This morning’s Chilcott appearance by Clare Short was every bit as rumbustious as you might expect. She blamed the military – rather than DFiD for the disastrous post-invasion reconstruction of Iraq. She accused Blair of “conning” her. And she claimed that Lord Goldsmith “misled” colleagues over the legality of the war.
Some of her descriptions of former comrades were a treat.
On Lord Boyce, former chief of the defence staff:
“He spent a lot of his life in submarines and it showed…he wasn’t a chatty sort of chap”.
On Lord Goldsmith, former attorney-general:
“He was put into House of Lords by Blair, put in Government by Blair, he was a commercial lawyer, excluded and then let in if he said the right thing.”
On Gordon Brown:
“Brown was pushed out and marginalised at the time and having cups of coffee with me and saying ‘Tony Blair is obsessed with his legacy and he thinks he can have a quick war and then a reshuffle etc’.”
On her own importance:
“I was still hoping to reunite the international community.”

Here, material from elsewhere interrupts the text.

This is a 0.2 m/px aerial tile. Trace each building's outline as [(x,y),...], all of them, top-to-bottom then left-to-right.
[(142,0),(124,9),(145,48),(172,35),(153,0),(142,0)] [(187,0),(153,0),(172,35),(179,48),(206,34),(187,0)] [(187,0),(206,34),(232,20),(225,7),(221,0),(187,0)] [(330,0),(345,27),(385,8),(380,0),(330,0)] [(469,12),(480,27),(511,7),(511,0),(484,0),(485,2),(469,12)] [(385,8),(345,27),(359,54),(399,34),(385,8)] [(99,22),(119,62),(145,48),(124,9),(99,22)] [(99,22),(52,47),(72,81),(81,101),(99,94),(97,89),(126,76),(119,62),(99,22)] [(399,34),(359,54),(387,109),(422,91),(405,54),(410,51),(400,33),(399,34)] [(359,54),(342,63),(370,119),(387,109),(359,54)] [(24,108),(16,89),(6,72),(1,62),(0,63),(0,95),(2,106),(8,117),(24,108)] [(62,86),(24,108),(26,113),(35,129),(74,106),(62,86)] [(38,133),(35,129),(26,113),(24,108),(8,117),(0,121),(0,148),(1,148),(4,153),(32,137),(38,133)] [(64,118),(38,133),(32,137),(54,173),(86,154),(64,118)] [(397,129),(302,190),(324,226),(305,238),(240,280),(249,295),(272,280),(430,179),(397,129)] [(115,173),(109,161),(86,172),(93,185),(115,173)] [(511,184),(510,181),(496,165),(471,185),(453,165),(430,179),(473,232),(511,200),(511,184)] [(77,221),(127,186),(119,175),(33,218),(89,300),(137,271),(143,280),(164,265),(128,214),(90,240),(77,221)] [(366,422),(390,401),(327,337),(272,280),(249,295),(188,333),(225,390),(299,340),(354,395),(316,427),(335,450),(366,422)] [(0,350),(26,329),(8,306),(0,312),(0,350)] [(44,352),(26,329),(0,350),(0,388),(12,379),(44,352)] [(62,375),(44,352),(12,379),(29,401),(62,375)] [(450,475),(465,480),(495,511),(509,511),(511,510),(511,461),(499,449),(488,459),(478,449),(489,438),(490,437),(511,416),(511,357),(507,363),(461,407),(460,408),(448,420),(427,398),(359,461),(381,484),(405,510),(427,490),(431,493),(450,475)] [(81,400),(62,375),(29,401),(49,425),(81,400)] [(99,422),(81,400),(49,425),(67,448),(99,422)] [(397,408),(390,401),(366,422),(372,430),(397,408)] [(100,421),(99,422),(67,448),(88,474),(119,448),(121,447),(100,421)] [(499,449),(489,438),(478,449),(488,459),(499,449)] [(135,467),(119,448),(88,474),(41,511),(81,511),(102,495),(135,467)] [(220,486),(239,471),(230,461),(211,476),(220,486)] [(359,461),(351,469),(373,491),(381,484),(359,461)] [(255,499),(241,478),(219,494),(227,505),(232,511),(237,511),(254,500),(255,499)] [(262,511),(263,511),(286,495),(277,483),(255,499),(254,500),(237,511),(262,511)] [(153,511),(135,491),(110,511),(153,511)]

As Paul Waugh points out, Short wasn’t the most popular of ministers:
As one former cabinet colleague recalls:
“We did indeed all hush Clare at Cabinet because she drove us all mad with her droning on. A particular highlight was the day she gave us a protracted lesson on the exact length of the pipes needed to rebuild Basra. As ever, when it comes to Iraq, she is the hero of her own story.”